[QUOTED PASSAGE — start]

Benicie Jeantel will tell you how she likes her soup. She doesn't have a special name for the chicken and vegetable stews she makes for lunch, that she shares with relatives, young and old. She uses carrots, celery, onions, and she loves garlic, but often she'll throw in maybe one white potato — not too many — to give the broth a hit of something more.
"I like to put a little sweet in my soup," Jeantel explained, standing over her cart in the Produce Junction in Glenside.
White sweet potatoes aren't consistently available in area supermarkets. But Produce Junction, the regional grocery chain that focuses on fruits, vegetables, and flowers, has been honing its specialty selection over the last several years to serve customers like Jeantel, a Haitian immigrant seeking familiar ingredients that can be harder to find beyond ethnic markets.
This November, the chain's Glenside market has been stocking Thai eggplants, cactus pears, rambutan, dragon fruit, kabocha squash, chayotes, and Indian bitter melons, to name just a few of the newer items. This diversity is thanks to demographic change.
Immigrants moving to Philadelphia have been a major force behind the city's population growth. According to Census estimates, the immigrant population in the Philadelphia region grew by 20 percent between 2009 and 2016. In 2016, immigrants accounted for an estimated 10 percent of residents, or roughly 622,000 people, in the metropolitan area.
According to a Pew report in June on foreign-born residents in the area during 2016, about two immigrants lived outside the city for every one living in the city.

[QUOTED PASSAGE — finish]
[RECORDED INFORMATION — start]

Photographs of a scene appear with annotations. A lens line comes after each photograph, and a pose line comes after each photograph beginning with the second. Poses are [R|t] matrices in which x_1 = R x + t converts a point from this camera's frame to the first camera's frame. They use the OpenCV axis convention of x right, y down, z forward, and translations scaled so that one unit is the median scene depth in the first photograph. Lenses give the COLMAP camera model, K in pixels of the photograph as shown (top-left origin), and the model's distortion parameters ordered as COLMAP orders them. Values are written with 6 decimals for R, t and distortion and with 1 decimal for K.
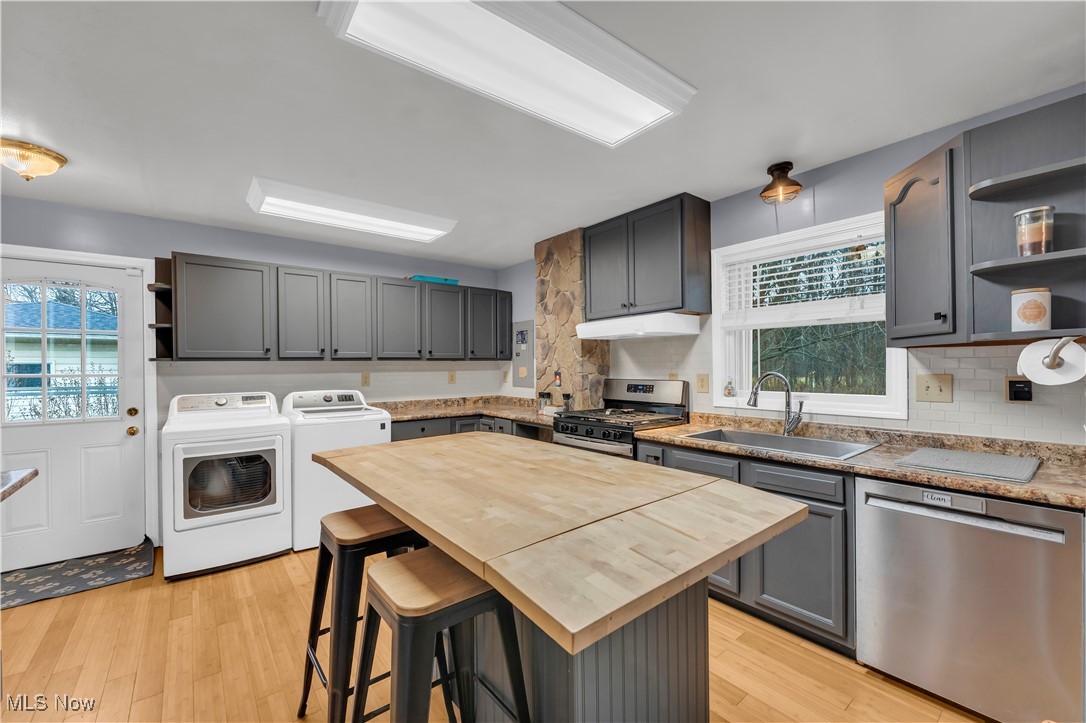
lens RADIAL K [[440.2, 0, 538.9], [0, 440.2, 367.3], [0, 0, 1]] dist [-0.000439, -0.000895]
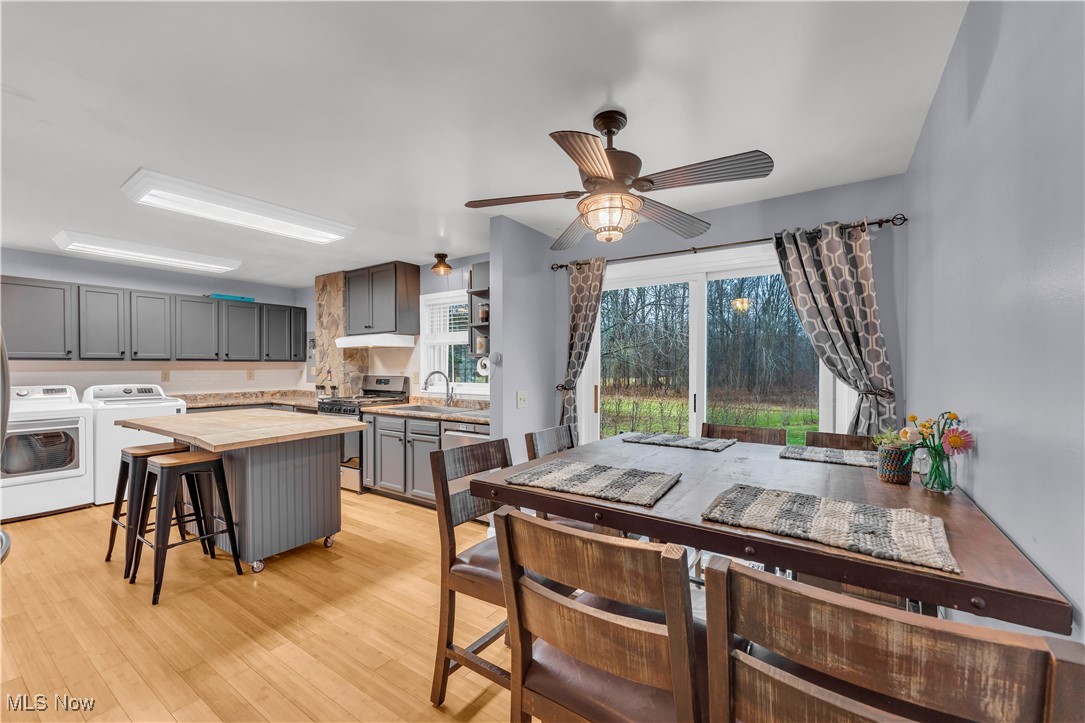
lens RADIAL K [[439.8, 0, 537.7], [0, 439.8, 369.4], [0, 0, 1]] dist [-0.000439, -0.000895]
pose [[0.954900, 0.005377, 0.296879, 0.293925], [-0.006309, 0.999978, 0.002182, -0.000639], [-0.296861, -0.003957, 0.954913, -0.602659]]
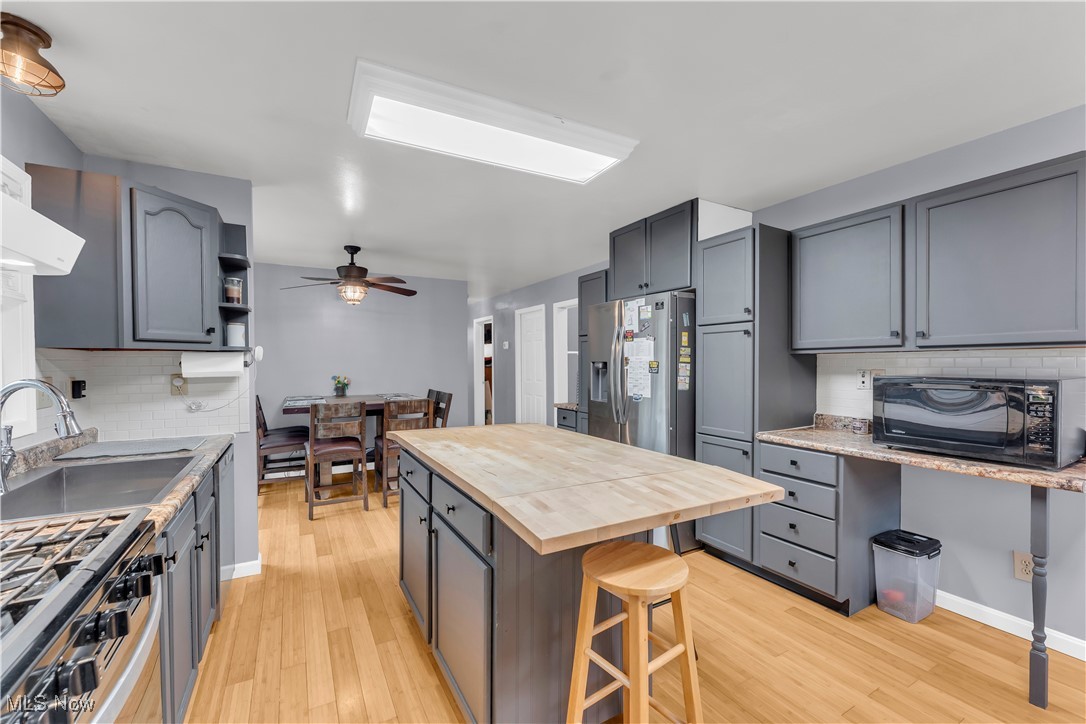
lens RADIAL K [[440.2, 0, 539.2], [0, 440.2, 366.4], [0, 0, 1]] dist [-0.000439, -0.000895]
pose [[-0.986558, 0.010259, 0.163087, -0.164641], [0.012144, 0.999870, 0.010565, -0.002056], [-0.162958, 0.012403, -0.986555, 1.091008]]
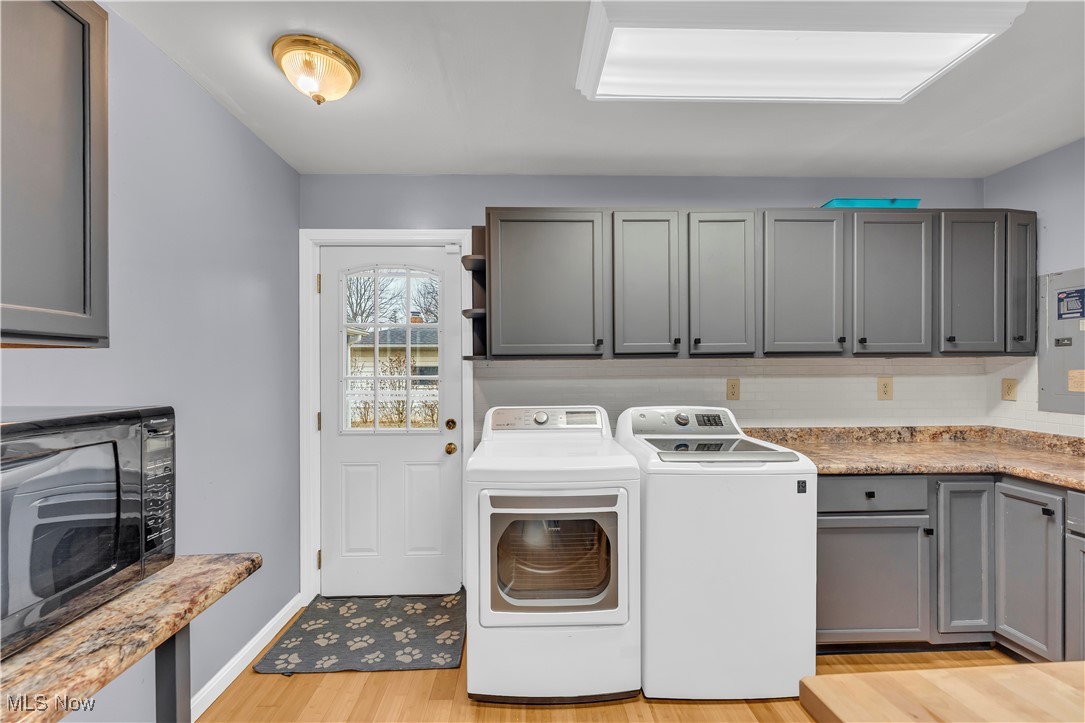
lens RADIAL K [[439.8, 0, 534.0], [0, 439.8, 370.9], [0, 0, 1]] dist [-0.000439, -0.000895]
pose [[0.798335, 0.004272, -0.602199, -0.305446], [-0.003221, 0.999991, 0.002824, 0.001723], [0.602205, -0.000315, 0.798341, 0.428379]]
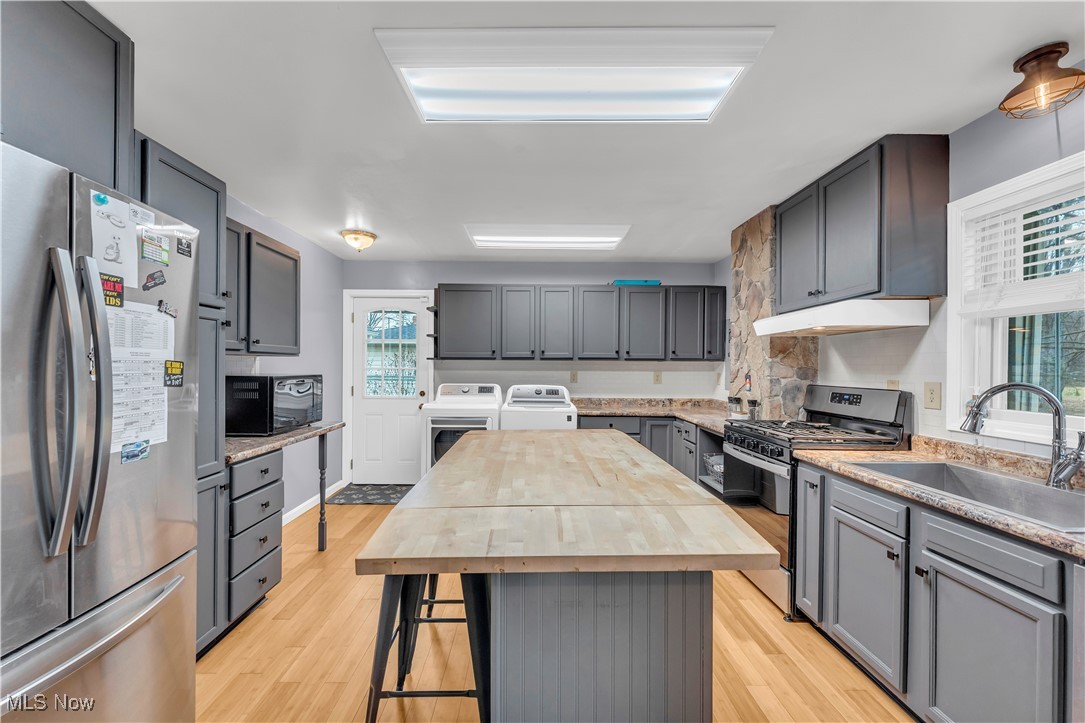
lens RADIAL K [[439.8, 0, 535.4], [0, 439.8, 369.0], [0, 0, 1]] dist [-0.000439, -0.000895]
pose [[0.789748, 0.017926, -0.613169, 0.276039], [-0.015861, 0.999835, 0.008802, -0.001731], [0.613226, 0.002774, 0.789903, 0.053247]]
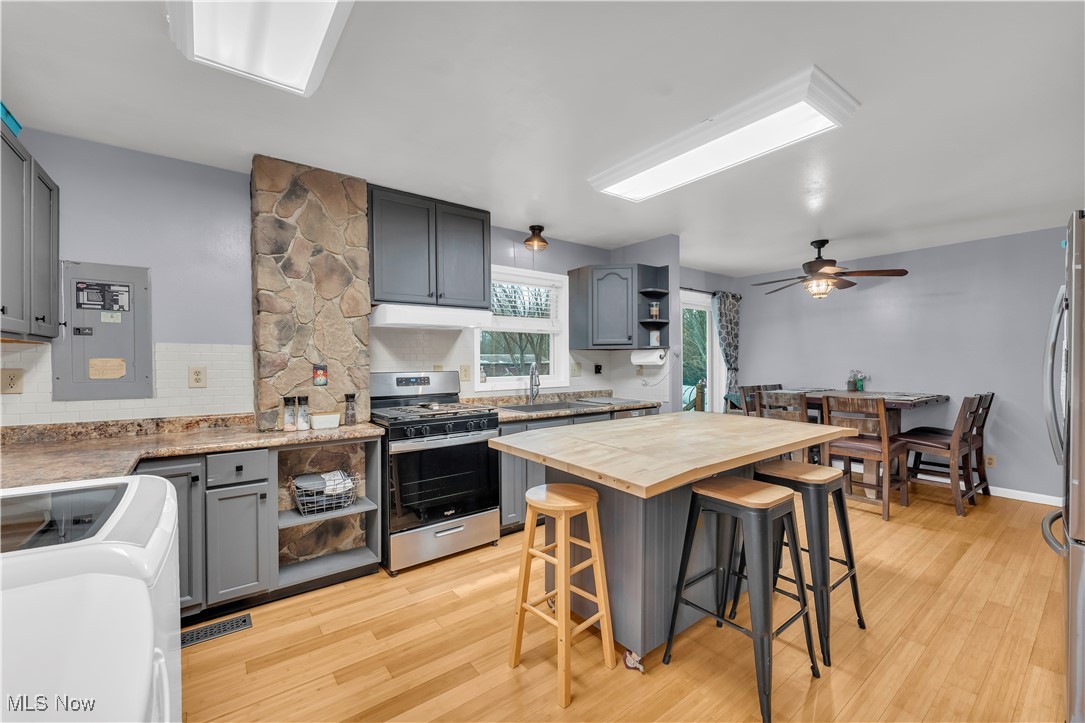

[RECORDED INFORMATION — finish]

REQUIRED TASKS
[A] By what percentage did the immigrant population in the Philadelphia region grow between 2009 and 2016, according to the article about Produce Junction?
[B] Carry the article about Produce Junction and its immigrant shoppers forward from its final paragraph.

ACTIVITY ANSWERS
[A] 20 percent

[B]
Produce Junction has a location in West Philadelphia, but 10 others in Pennsylvania and six in New Jersey are in the suburbs. Staffers noticed more special orders from immigrant customers, and the company began to expand its efforts from there roughly five years ago. (There are also one store each in Allentown and in Dover.)
"We're doing it because there's a demand for it," said Produce Junction owner Albert Gentile.
Jeantel, 70, first moved to the United States in 1974. At first, pulling together a plate that could taste like food back in Saint-Marc, Haiti, was difficult, but mostly because she didn't know where to go. She realized that Trinidadian- and Jamaican-owned stores might stock the malangas and batatas, root vegetables she grew up eating. Before she found them at Produce Junction, she would drive from her home in Mount Airy to a Korean-owned market in the Northeast. She buys them for taste, but getting the right sweet potato, she said, also helps with presentation.
"If you're cooking for older people, they want it to look good," she explained. "The look makes you want to have some."
Frank Gentile, Albert's son and regional manager, said the company sorts specialty items according to demand. When potato leaves arrive, Produce Junction will send them to the Wynnefield store, which has a base of customers from West Africa. The Egg Harbor store sees more Latino customers, so more cactus leaves and Thai hot peppers go there. Glenside has become popular for Caribbean shoppers, so staffers have learned that fresh callaloo sells well there. Root vegetables, the Gentiles have learned, as Jeantel did, draw a wide swath of nationalities.
Frank Gentile said customers are inspired by what they see on Pinterest and TV shows, and then come to the store with requests. John Stanton, a food marketing professor at St. Joseph's University, said there was an industry shift toward broadening a store's global mix, to entice both immigrants and U.S.-born customers, hoping to tackle a foodie recipe or revisit tastes they encountered while abroad.
That a shopper can come across dosekai, a type of cucumber popular in India, in a market aisle in the suburbs, is thanks to several trends at work. According to the Produce News, a trade publication, ports along the Delaware River in Philadelphia, Wilmington, and South Jersey have been welcoming a more varied range of fruits and vegetables.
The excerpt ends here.